Adoption is totally awesome!
The MSM portrays adoption as a concept as a total win-win. A child in foster care, an orphan in a third-world country, or an infant born to a somehow unfit mother finds a family. Maybe the child wouldn’t have been in foster care if this country provided better support for families. Maybe that orphan has parents in that third-world country who are now wondering what happened to their child. That infant? Well, there’s competition to adopt her, and her birth mother is probably a perfectly acceptable parent, thank you very much. Adoptee and birth parent narratives are rarely given any column width. When they are, only the “happy” ones need apply for the space. Adoptive parents dominate the scene, and always with a woe-is-me story of infertility or gay civil rights issues. We’re the ones who have it so hard, because we have to fill out mountains of paperwork . . . blah blah blah.
I can show you an example of a story that demonstrates all of these major problems: “Adopting in the US has more heartache than you’d imagine.”
– Woe is me story? Check! The APs “longed to start a family, but adopting a child in the US proved to be more difficult than they ever imagined.”
– Total lack of concern for adoption law? Check! The baby “officially became ours at 2 days old.” And a whole slew of misinformation about birth mother expenses and Louisiana adoption law.
– Adoption is awesome? Check! “Even though it’s an emotional journey, [the APs] would recommend adoption to anyone willing to take the ride.”
– No devilish details? Check! Their daughter’s birth father isn’t mentioned and there’s no information from the birth family’s perspective at all.
(As an aside, I really hope those parents aren’t as shallow as this article paints them.)

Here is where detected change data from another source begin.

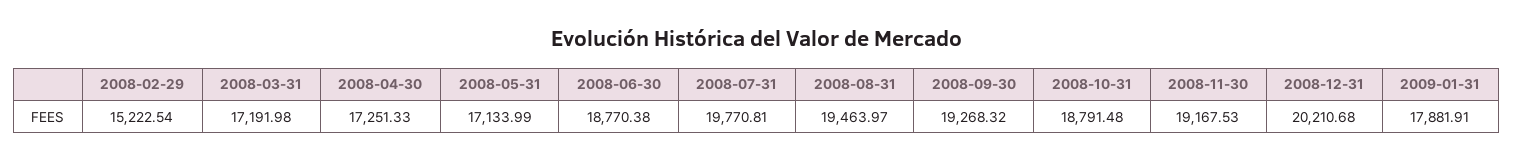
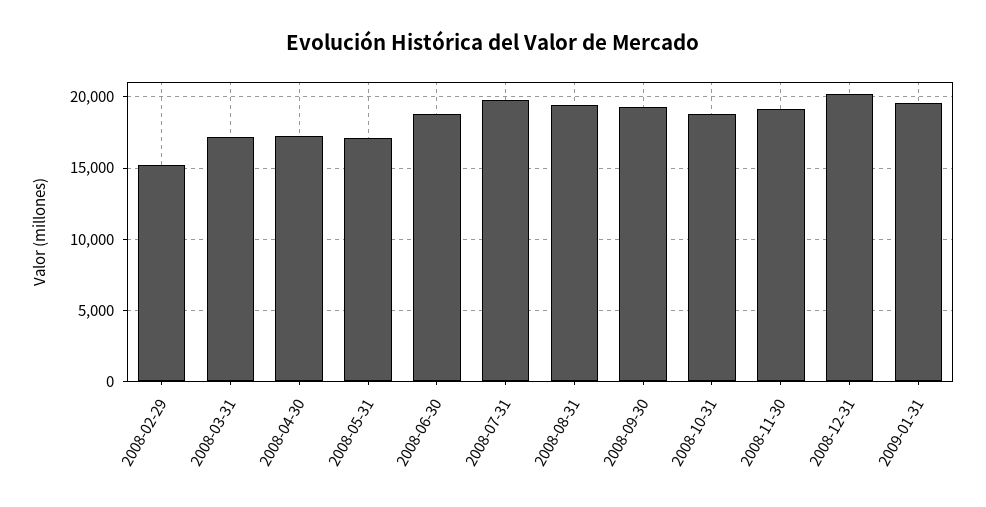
2009-01-31: 17881.91 -> 19500

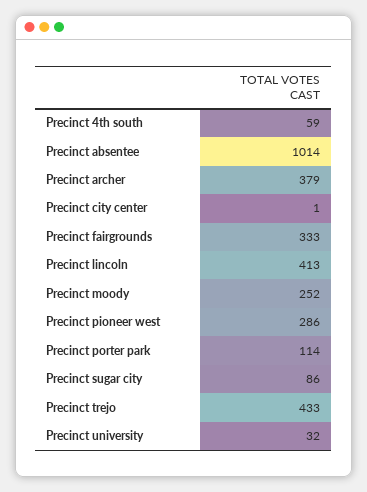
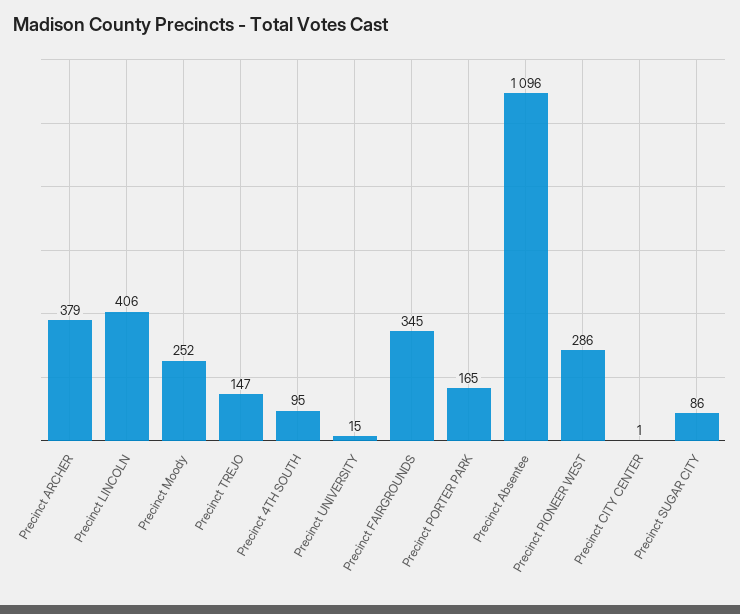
Precinct 4th south: 59 -> 95
Precinct absentee: 1014 -> 1096
Precinct fairgrounds: 333 -> 345
Precinct lincoln: 413 -> 406
Precinct porter park: 114 -> 165
Precinct trejo: 433 -> 147
Precinct university: 32 -> 15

Consequences, shmonsequences
What are the consequences of the MSM’s portrayal of adoption? The general public continues to believe that what they read is The Truth (TM). Birth fathers are the big bad wolves who stand in the way of forming happy families. Adoptive parents are rich and birth mothers are trying to wrest every last penny they can from them. Open adoption and specifically birth mothers, are very scary. While the adoption process is fraught with peril (what if the birth mother changes her mind?!?), the act of adoption is beautiful and entirely happy for everyone.
The honest truth is so much different. If you want to learn about adoption, don’t read what these so-called “journalists” have to say. Read the “mommy bloggers” – and not just adoptive mommies! Find some birth mommies and adoptee mommies and daddies too. Adoption is complicated. The MSM just can’t seem to handle it.